Sep 18, 2018 | Written by Cliff Sanderson

We receive a lot of calls from Public Accountants and company directors enquiring about Members Voluntary Liquidations (“MVL”).  In most of the cases we do ourselves out of a job and instead recommend Company Deregistration. It’s a big cost difference.  For an MVL our standard fee of $3,300 is cheap compared to others (try $12,000 for the Big4) but that’s a long way from the Deregistration cost of $36!!  So in what circumstances is an MVL appropriate and when is a Company Deregistration acceptable.  Let me explain.

Firstly, what is a Deregistration?

A Deregistration is essentially a simple application using Form 6010 Application for Voluntary Deregistration of a Company.  The main consequences of deregistration are that the company ceases to exist as a separate legal entity and any undistributed property of the company “vests” in the regulator. That is, after deregistration, the regulator will be the party who deals with any assets of the company. For this reason, all assets of the company should be transferred prior to the Deregistration application being lodged.  Once the Application is lodged, the regulator publicises the proposed Deregistration and, assuming there are no objections lodged, then they strikes the company off the Company Register three months later.

An application for deregistration can only be made when all of the following conditions are met:

  • all the members of the company agree to the Deregistration; and
  • the company is not carrying on business; and
  • the company’s assets are worth less than $1000; and
  • the company has paid all fees and penalties payable under the Corporations Act; and
  • the company has no outstanding liabilities; and
  • the company is not a party to any legal proceedings.
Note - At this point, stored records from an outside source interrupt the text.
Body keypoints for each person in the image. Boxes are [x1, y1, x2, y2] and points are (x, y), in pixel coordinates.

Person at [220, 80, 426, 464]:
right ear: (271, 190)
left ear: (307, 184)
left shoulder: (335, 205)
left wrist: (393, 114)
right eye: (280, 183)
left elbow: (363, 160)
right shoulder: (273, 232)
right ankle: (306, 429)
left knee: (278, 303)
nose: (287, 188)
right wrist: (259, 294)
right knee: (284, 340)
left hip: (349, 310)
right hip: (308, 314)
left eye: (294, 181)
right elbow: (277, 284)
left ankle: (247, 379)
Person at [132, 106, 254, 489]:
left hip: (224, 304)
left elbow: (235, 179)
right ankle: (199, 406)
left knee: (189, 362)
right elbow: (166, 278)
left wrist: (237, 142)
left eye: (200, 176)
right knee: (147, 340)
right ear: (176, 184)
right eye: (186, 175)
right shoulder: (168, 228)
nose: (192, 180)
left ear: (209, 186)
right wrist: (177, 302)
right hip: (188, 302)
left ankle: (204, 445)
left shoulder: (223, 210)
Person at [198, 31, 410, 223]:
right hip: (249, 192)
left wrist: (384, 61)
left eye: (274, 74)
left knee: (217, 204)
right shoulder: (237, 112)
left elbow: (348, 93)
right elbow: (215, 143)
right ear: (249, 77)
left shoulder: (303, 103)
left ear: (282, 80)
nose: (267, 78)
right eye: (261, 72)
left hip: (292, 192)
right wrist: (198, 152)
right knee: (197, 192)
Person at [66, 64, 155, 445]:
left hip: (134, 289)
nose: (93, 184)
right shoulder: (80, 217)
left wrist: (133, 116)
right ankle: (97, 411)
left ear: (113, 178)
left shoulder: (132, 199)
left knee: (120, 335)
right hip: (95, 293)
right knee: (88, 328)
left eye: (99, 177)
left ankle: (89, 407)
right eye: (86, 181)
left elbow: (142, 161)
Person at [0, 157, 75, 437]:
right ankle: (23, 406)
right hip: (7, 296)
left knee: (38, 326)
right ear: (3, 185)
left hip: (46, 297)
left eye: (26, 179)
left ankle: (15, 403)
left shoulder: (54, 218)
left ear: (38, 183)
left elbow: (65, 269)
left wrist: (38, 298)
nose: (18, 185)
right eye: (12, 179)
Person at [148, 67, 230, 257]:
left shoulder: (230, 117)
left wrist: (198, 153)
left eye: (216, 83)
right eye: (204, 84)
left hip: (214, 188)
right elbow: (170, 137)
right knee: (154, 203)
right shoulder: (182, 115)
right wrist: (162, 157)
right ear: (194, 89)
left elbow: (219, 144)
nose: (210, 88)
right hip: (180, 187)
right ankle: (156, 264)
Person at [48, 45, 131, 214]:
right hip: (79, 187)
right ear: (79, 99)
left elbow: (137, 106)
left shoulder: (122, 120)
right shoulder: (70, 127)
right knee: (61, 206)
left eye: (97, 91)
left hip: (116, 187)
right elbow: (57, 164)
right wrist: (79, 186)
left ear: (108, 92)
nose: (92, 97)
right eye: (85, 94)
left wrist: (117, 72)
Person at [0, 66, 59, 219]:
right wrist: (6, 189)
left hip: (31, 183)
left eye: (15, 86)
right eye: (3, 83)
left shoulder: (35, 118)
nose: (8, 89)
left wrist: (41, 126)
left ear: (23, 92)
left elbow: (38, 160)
The legislation relating to the Deregistration of a company is liberal in that an applicant does not require any specific qualifications. The applicant must be the company, a director of the company, a member of the company or a liquidator of the company.

So, what is a Members Voluntary Liquidation?

A Members’ Voluntary Liquidation is a process detailed in the Corporations Act 2001 which allows a solvent company’s affairs to be wound-up.  The directors and shareholders appoint the liquidator to sell the assets of the company, to pay all creditors and then distribute any surplus assets to the shareholders. In practice, we usually recommend that the affairs of a company be wound down by the directors prior to liquidation so as to save on liquidator’s fees.  An MVL is a much more thorough winding up of the affairs of a company, in particular, because the liquidator calls for Proofs of Debt – any creditor who doesn’t respond is barred from claiming later.

So MVL or Deregistration?

Clearly, given the costs outlined above, if you need to finalise the affairs of a company then you should choose Deregistration if you can – it’s a lot cheaper.   The key is in the following questions:

  • Does the company have material assets that need to be sold and distributed?
  • Do you want a high level of assurance that a company cannot be reinstated?
  • Did the company operate in a high-risk industry, for example, where public liability claims sometimes arise?
  • Will any tax free dividends be lost by the Deregistration of the company?

If you answered yes to any of the above, then MVL is the way to go.  If not, then you can choose the low cost Deregistration.

Note in the last dot point above I underlined “tax free dividends”.  In brief that is referring to Capital Gains that are pre-CGT legislation or where you have the capital gains tax concession for small business.  I’ll elaborate more on those in another blog.